Every feature moves through four phases. Each one has an approval gate that must pass before the next begins. Phases cannot be skipped.

  1. 01

    Requirements

    What the feature must do — EARS acceptance criteria with stable IDs like R1.AC1.

    validate · review · approve
  2. 02

    Design

    How it gets built — architecture, alternatives considered, tradeoffs, a coverage matrix.

    validate · review · approve
  3. 03

    Tasks

    What code to write, in order. Every leaf task traces to an AC and carries a proof.

    validate · review · approve
  4. 04

    Execute

    Build it. The CLI runs each verification proof — a task closes only when its proof passes.

    verify · complete

Change an already-approved document and everything downstream resets to draft. Execution stays blocked until the chain is reconciled. No code outruns its spec.

Every acceptance criterion takes exactly one of six EARS forms. The CLI validates the grammar — a single SHALL, the right keywords in the right place.

WHEN a task’s verification proof passes, the system SHALL mark the task complete.
Ubiquitous
the system SHALL …
Event-driven
WHEN … the system SHALL …
State-driven
WHILE … the system SHALL …
Optional
WHERE … the system SHALL …
Unwanted
IF … THEN the system SHALL …
Complex
WHILE … WHEN … the system SHALL …

One prompt in. A reviewed spec tree out — every gate passed, every proof recorded, nothing typed but the intent.

claude code — new session

you

We need a small, single-user todo app on the command line — add a task, list what’s still pending, mark one done, all kept in a plain-text file, POSIX shell only. Let’s use Walden.

The skill asks its questions, then drafts every artifact and stops at each gate for your approval. This is what it left behind — open a spec file ↓

todo-cli feature: todo-cli · all gates passed
  • todo-cli
  • .github
  • workflows
  • validate-walden.ymlthe CI gate
  • pull_request_template.md
  • .walden
  • specs
  • todo-cli
  • constitution.mdproject rules
  • lessons.mdpast lessons
  • tests
  • run.shthe proof
  • todobuilt from tasks

Every spec above carries its own frontmatter — status: approved, timestamps, the staleness chain. walden feature init, walden validate, walden review approve, walden task complete ran underneath to earn each of those badges. You never typed them. The feature is a toy; the ceremony isn’t — the same gates hold for the stack you actually ship on.

Walden doesn’t replace your agent, your IDE, or your spec tool. It is the gate they call — anything that runs a command and reads an exit code gets hard gates.

Your coding agent

Claude Code, Codex, Copilot, OpenCode — the skill ships inside the binary. It drafts the specs; the kernel enforces the gates.

walden skill install <agent> skill drafts · kernel enforces

Your CI

Gate every pull request that touches a spec. Validation runs headless and the exit code decides — no model in the loop.

walden validate <feature> --all --json exit ≠ 0 → merge blocked

Inside Kiro

Kiro’s hooks honor exit codes. Run the gate as a pre‑tool‑use hook: when validation fails, the action is blocked.

walden validate <feature> --all exit ≠ 0 → action blocked

Inside Spec Kit

Spec Kit workflows run shell steps. Put the gate between phases: the pipeline advances only when the kernel agrees.

Exercise description: Quote the passage about Walden word for word, starting at "What code to" and ending at "the right place.".

[Saved entries]
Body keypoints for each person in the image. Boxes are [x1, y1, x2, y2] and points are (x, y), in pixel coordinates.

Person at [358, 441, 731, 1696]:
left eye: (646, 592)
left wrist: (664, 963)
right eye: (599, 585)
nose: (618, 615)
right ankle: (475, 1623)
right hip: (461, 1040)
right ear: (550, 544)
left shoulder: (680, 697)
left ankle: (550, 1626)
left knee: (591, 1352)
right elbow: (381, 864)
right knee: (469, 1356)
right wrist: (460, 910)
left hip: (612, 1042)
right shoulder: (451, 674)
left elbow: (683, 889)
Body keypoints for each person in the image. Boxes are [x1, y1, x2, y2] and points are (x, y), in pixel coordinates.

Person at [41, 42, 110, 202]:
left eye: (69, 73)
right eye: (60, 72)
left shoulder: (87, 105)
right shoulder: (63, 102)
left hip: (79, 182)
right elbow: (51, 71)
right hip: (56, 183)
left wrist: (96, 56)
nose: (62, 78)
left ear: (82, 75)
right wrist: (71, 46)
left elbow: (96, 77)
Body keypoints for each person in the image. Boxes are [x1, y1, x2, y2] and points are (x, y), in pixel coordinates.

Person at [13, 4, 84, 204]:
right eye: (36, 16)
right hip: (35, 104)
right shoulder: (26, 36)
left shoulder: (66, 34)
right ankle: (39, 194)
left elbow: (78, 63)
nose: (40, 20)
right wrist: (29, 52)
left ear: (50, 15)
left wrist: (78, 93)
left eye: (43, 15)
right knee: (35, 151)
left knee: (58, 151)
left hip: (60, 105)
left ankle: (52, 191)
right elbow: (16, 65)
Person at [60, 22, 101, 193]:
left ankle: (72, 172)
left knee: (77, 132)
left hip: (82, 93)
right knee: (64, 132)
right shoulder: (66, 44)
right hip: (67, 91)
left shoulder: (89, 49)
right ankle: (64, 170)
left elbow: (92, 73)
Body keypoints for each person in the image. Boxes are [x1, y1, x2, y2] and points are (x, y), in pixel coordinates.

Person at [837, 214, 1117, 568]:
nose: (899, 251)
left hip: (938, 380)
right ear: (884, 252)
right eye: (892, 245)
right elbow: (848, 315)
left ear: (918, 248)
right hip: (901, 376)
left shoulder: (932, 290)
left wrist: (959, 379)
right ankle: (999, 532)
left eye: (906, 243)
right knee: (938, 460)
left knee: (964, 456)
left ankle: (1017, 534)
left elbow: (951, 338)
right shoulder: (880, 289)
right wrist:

Written response:
What code to write, in order. Every leaf task traces to an AC and carries a proof.

    validate · review · approve
  4. 04

    Execute

    Build it. The CLI runs each verification proof — a task closes only when its proof passes.

    verify · complete

Change an already-approved document and everything downstream resets to draft. Execution stays blocked until the chain is reconciled. No code outruns its spec.

Every acceptance criterion takes exactly one of six EARS forms. The CLI validates the grammar — a single SHALL, the right keywords in the right place.